This research is developing an integrated system of experimentally validated computational models, for simulating the deformation, creep and fatigue failure behavior of polycrystalline metals and alloys. The system consists of computational models and software for: (a) 3D microstructure reconstruction and characterization of morphological and crystallographic information, (b) image-based microstructural computational models incorporating crystal plasticity and fracture laws, and (c) a multi-time scaling time integration algorithms for cyclic deformation, to investigate the effect of material microstructure on deformation behavior and fatigue life. The computational system is expected to assist engineers, especially in the aircraft engine industry, in their product design for enhanced performance and reliability.
Conventional commercial Finite Element Method (FEM) codes have a number of shortcomings when modeling real materials due to lack of certain key aspects, such as efficiency, accuracy in the presence high gradients and discontinuities, numerical stability, etc. Important advances are needed in computational tools and methodologies to overcome these shortcomings. Somnath Ghosh’s research group has considerable research experience in the development of advanced micromechanical computational models for material characterization and modeling that can effectively address some of these problems for polycrystalline and poly-phase materials. An important component of the development of any computational model is its validation with experiments. Collaborations with other members of CAMM and AFRL/MLLLM are providing this indispensable component to add robustness to the models.
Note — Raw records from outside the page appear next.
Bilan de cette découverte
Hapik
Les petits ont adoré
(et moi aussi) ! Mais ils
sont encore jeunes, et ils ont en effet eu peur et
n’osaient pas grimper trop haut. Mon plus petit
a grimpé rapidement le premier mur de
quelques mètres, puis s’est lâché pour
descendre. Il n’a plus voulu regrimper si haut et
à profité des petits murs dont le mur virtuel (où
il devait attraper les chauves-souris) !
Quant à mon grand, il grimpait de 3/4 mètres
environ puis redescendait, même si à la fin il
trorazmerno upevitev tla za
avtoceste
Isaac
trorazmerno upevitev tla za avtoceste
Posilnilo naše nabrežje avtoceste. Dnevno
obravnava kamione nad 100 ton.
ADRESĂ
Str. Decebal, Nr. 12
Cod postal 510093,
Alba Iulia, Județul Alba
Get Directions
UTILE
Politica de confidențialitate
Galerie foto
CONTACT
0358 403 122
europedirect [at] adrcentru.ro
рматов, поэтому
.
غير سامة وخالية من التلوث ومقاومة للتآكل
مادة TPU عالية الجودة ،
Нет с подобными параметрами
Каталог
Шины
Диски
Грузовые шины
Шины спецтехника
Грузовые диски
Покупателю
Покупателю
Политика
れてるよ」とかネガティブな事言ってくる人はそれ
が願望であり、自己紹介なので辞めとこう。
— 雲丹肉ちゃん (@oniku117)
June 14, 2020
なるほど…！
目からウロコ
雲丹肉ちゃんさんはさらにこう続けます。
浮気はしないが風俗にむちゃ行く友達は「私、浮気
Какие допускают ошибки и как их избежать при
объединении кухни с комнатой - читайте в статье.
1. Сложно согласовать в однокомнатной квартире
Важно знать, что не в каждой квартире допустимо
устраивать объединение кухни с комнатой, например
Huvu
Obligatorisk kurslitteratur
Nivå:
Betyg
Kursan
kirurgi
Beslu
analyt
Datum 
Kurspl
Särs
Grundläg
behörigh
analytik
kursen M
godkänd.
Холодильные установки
Computational models are being developed in the proposed program to incorporate accurate microstructural morphology and crystallographic information for analyzing structure-sensitive deformation and fatigue behavior. Primary focus is on aerospace metals and alloys, e.g. IN-100, Ti-6242 and Ti-6Al-4V, with a motivation to improve performance and reliability of aerospace engine materials. A comprehensive approach is being pursued, coupling the following elements:
(i) Reconstruction of 2D and 3D microstructural models with real morphological features and crystallographic orientations from quantitative metallography combining focused ion beam (FIB) and electron back-scatter detector (EBSD) in orientation imaging microscopy, microstructural characterization, and statistical methods.
(ii) Development of experimentally validated finite deformation rate-dependent crystal plasticity models with size effects, for analyzing deformation and creep in polycrystalline aggregates.
(iii) Development of an experimentally validated cohesive zone model for inter and intra-granular fracture initiation and growth for fatigue crack modeling.
(iv) Development of a stable, accurate and efficient image-based micromechanical finite element model, for crystal plasticity and damage, incorporating real morphological and crystallographic features. A novelty of this model is in the powerful adaptive techniques for automatically changing the element resolution and topology with evolving strain localization and damage.
(v) Development of multi-scaling algorithms in the time domain for compression and localization in cyclic deformation analysis.
In summary, the proposed research is developing experimentally validated innovative high fidelity computational tools to provide improved predictive capabilities for fatigue failure analysis in materials with aerospace applications. The program is expected to advance the state of the art in analysis methodology for high confidence in component performance and life calculations.